Cutting out small shapes
When cutting out very small shapes without a template, start by cutting out a small square of felt then cut out your shape out from the square. To cut small circles, cut into the felt in a spiral motion, turning the felt round slowly as you cut (using your thumb as a pivot) and gradually making the spiral smaller until you get the size of circle you want.
I often cut two or three versions of a small shape before I get the one I’m happy with. Use leftover scraps of felt from other projects to practice cutting out the shape you want—fiddly jobs like this always get easier with practice!
If you’re having difficulty cutting your small shapes accurately freehand, try drawing the shape you want onto a piece of paper, cutting it out and then using a piece of clear tape to hold it onto the felt (as above).
Position the head on the front body piece using the back body piece as a guide to ensure the front and back of the fox will line up neatly when sewn together. Whipstitch the head onto the front body using matching orange sewing thread.

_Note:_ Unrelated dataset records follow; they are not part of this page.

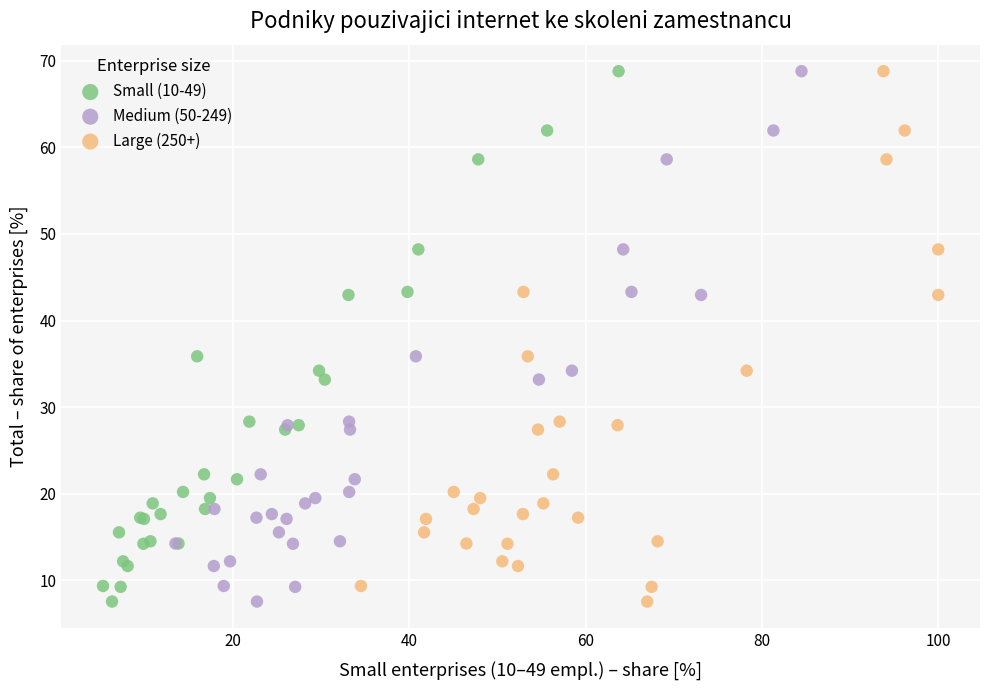

What are all the series names shown in the legend?

Small (10-49), Medium (50-249), Large (250+)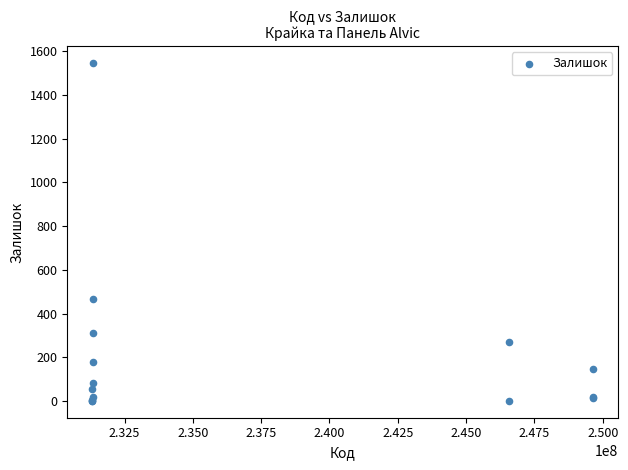

What Y value in the scatter plot is closest to 773?

465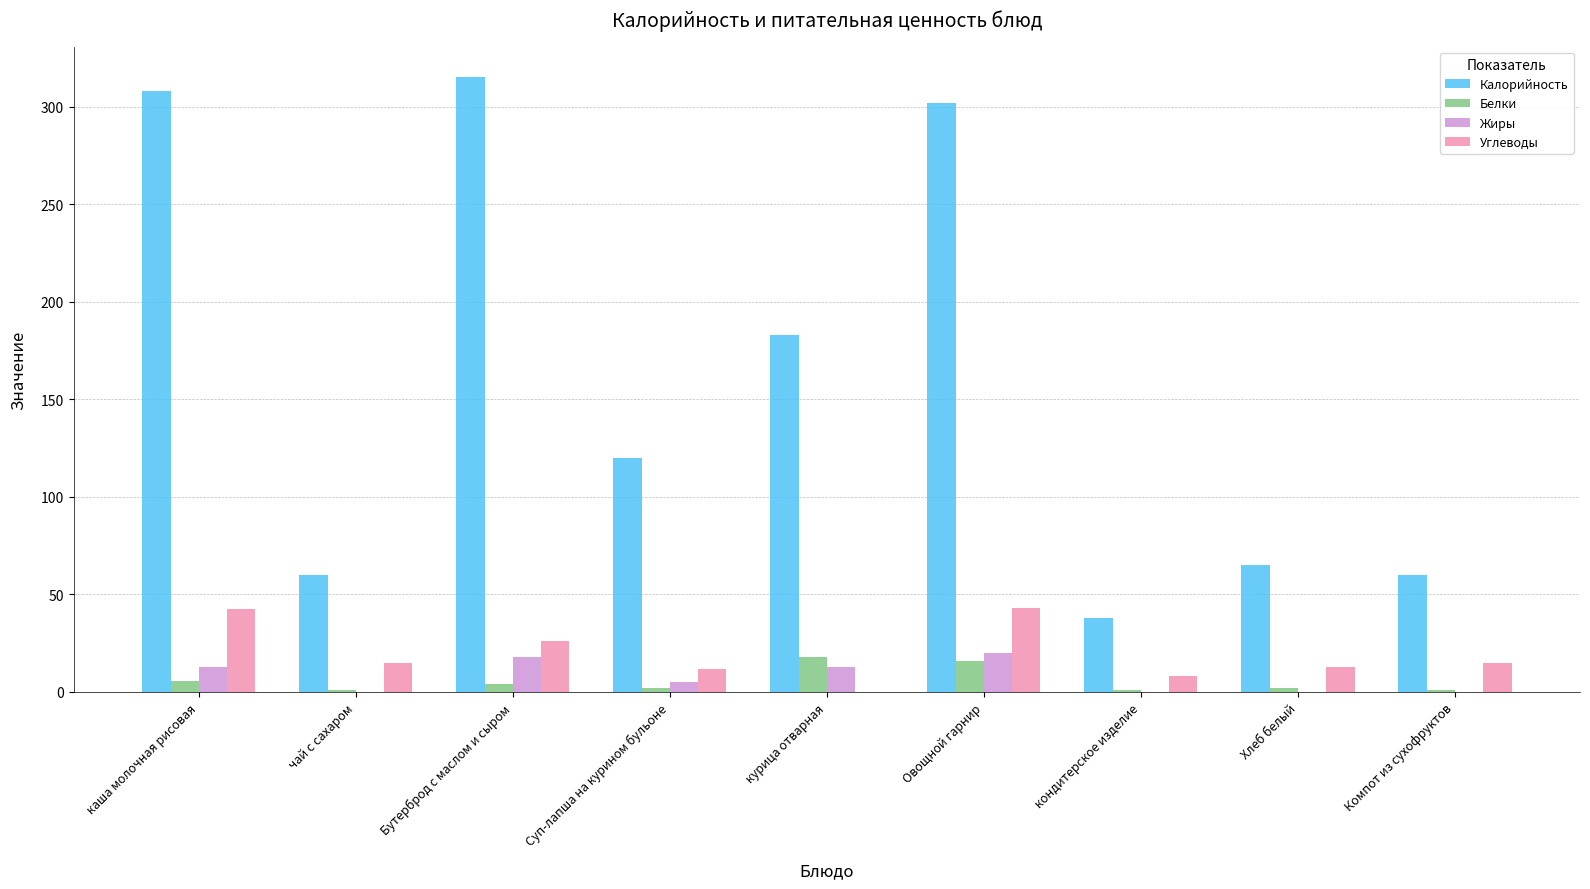

The Калорийность series shows 120.0 at Суп-лапша на курином бульоне. True or false?

True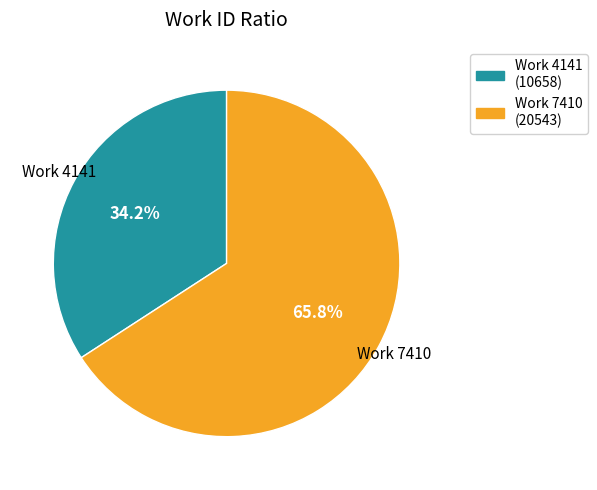

Which slice is the largest?

Work 7410 (20543)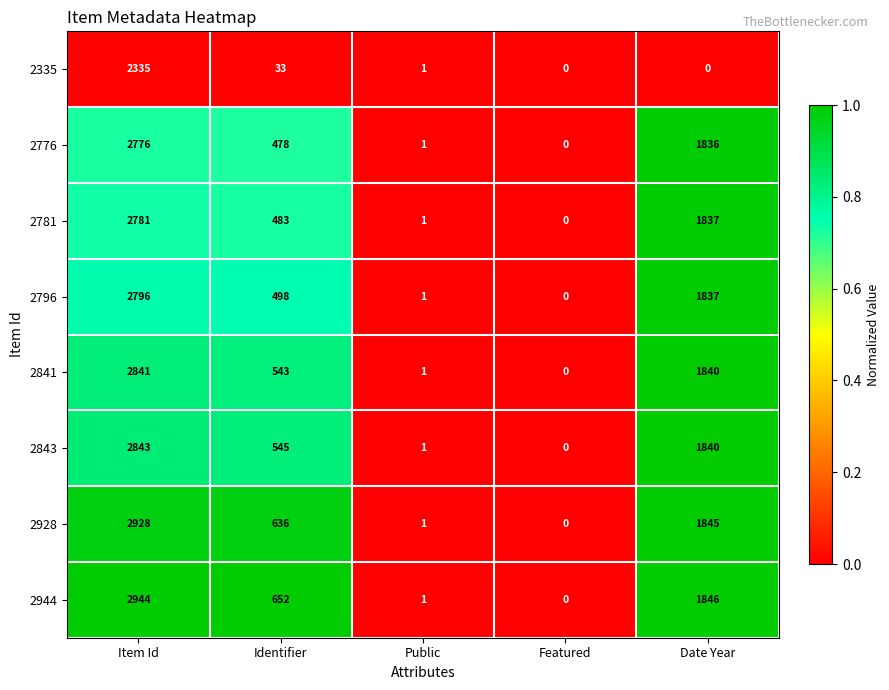

At which category is the sum across all series the highest?

Item Id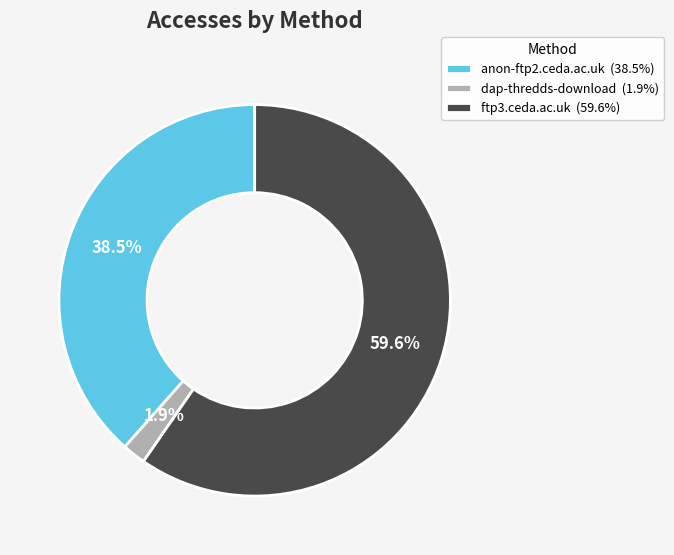

Which slice represents more than half of the pie?

ftp3.ceda.ac.uk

To sew two layers of felt together along their
edges, start stitching between the two layers, so
the knot is hidden, passing the needle through to
the front. Sew a stitch that overlaps the edge at a
slight diagonal angle, passing the needle through
the felt at the back, and sewing through both
layers of felt at another slight angle through to the
front, so the needle comes out a short distance
along from where you started. Repeat this to sew
up the whole edge.
Cut a length of white embroidery floss and separate half the strands (so for six-stranded floss, use three strands). Switch to a larger needle if necessary and backstitch a line inside each of the fox’s ears, then sew a series of small single stitches on the fox’s chest.
Start with one straight stitch, then pass the needle through the felt a stitch length away from the end of the stitch, as if you’re starting a second straight stitch. Instead of moving “forward” along the line
you’re sewing, sew back towards the first stitch and pass the needle through the felt as close to the end of the first stitch as possible, so they form a continuous line. Repeat this, each time starting your stitches a stitch-length away from the previous stitch, and then sewing back to it.
Sew the front and back body pieces together at the tail using whipstitch in matching sewing threads, starting from where the tail meets the body and sewing down the bottom edge and back up along the top edge. Switch between orange and white sewing
threads as required and stuff the tail gradually as you sew up the second side.
Whipstitch around the legs using matching orange sewing thread, starting just below the fox’s head. Stuff the legs, then sew along the
back and around the head, stuffing the fox gradually as you sew and switching to white sewing thread as you sew around the white
section of the face.
If liked, sew a line of running stitch flush around the edge of the fox’s head from bottom to top using orange sewing thread to improve the shape. Carefully sew through all the layers of felt and stuffing to pull the layers closer together. Turn the fox over and back again as you sew to ensure the stitching is neat on both
sides and finish neatly at the back.
Cut out one head, one front body and one back body from orange felt, and one face from white felt. Cut out a small oval for the nose from black felt.
Sew the front and back of the cub together using
whipstitch in matching orange sewing thread, starting by
sewing around the tail and then stuffing it. Sew up the body and around the head, switching to white sewing thread as necessary
and then back to orange for the final section.
Stuff the cub gradually as you sew, until the final gap
has been sewn up.
If liked, sew a line of running stitch around the bottom of
the cub’s head using matching orange sewing thread, finishing neatly at the back.